This 2012 uplifting documentary follows the unusual story of Sixto Rodriguez, the ’70s rock God who never was.
His music wasn’t a hit, so he disappeared into obscurity. However, unbeknownst to him his albums became a big hit in South Africa where they became something of an anthem against apartheid.
And in the late 1990s, two fans from Cape Town attempted to find out what happened to Rodriguez and see if he was still alive. This is the story!
Searching For Sugar Man
Directed by Malik Bendjelloul, the documentary opens with an exploration of Sixto Rodriguez’s early career.
In some ways there are similarities to Recorder: The Marion Stokes Project. An obscure figure from the 1970s, finally brought to the centre stage after a lifetime of hiding from the limelight.
So let us begin! Rodriguez was born in Detroit in 1942 (he’s now 79) and grew up in a working class family.
By 1967 his various efforts as a solo artist gained him attention, to the point of releasing his first album Cold Fact in 1970.

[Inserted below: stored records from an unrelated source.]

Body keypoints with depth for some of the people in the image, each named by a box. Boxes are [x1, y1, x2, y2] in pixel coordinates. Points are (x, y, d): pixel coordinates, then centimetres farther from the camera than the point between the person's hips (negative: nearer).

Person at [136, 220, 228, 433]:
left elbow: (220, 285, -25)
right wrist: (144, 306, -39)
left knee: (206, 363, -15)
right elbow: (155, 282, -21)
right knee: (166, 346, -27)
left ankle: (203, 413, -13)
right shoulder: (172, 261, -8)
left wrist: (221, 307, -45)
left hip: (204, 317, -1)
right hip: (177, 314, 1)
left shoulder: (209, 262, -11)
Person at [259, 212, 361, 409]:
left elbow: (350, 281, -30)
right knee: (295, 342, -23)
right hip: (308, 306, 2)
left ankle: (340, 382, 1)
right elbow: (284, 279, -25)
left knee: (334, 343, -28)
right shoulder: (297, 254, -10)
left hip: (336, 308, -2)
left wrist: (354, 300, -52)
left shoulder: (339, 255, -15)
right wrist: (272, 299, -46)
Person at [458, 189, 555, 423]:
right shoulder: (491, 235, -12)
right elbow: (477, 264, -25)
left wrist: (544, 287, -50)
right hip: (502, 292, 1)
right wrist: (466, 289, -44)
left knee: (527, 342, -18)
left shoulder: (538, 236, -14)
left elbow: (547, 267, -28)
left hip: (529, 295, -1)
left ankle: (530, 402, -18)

Picking up a record contract soon after, there were high hopes for him and the belief he’d be another Boy Dylan type of guy.
Here’s a sample of his music from the era, a very unusual (but striking) blend of folk rock, psychedelic folk, and psychedelic rock.
He followed that up with Coming From Reality in 1971. However, both albums were a massive commercial flop.
The result was he was dropped by his record label. Rodriguez promptly quit his music career in 1976 and abandoned his third album.
He subsequently began a career in demolition and production, working for a low income and leading a minimalistic lifestyle.
However, abroad his albums had been taking off in Australia, Botswana, New Zealand, South Africa, and Zimbabwe.
Particularly in South Africa, where his records were viewed as the voice behind a social revoltion.
Searching For Sugar Man then follows the actions of two fans in Cape Town: Stephen “Sugar” Segerman and Craig Bartholomew Strydom.
These two dudes loved the albums, but had come to believe (due to urban legends) that Rodriguez had died in the 1970s.
The rumour mill had created the idea he’d set himself on fire onstage.
Wanting to explore the truth behind this in a pre-internet era, they had few facts to go off on the albums.
Using the few details available, the pair were able to track down Rodriguez’s daughter. And after many years of waiting, they were finally able to speak to the man who is their hero.
This all took place around 1998, which launched Rodriguez back into the limelight (at least in South Africa) as he had a full rock star appearance performing live for his fans.
The 2012 documentary also brought back light onto the man, although the money he’s since made he’s handed over to his children.
He doesn’t seem overly concerned with money, the limelight, or anything else. And he leaves a pretty lowkey existence.
Lessons in humility! That’s one of the many highlights in this excellent and uplifting documentary.
It tells a positive story and does so with charm and verve, relaying the excitement of the fans alongside Rodriguez’s enigmatic nature.
The film is an Oscar winner, too, and he recommend (as it approaches it 10 year anniversary) to give it a watch. And remember the happy side to existence in doing so.
Tribute to Malik Bendjelloul
Just to close on a tribute note here, as Swedish director Malik Bendjelloul unfortunately suddenly died in mid-May 2014 at the age of 36. Bendjelloul had struggled with severe depression.
His next project, The Elephant Whisperer, was unfinished at the time of his death.
So it’s a tragedy the man responsible for such an uplifting documentary that helped thousands out of depressive slumps (even if momentarily) should succumb to this issue.
Searching For Sugarman won an Oscar for Best Documentary and it’s a fine piece of work.
Documentary filmmaking is an arduous and difficult task that takes a lot of creativity. Bendjelloul’s skill in crafting such an intricate and thoughtful story has to be commended.
And we think the film will remain an inspiring tribute to him for decades to come.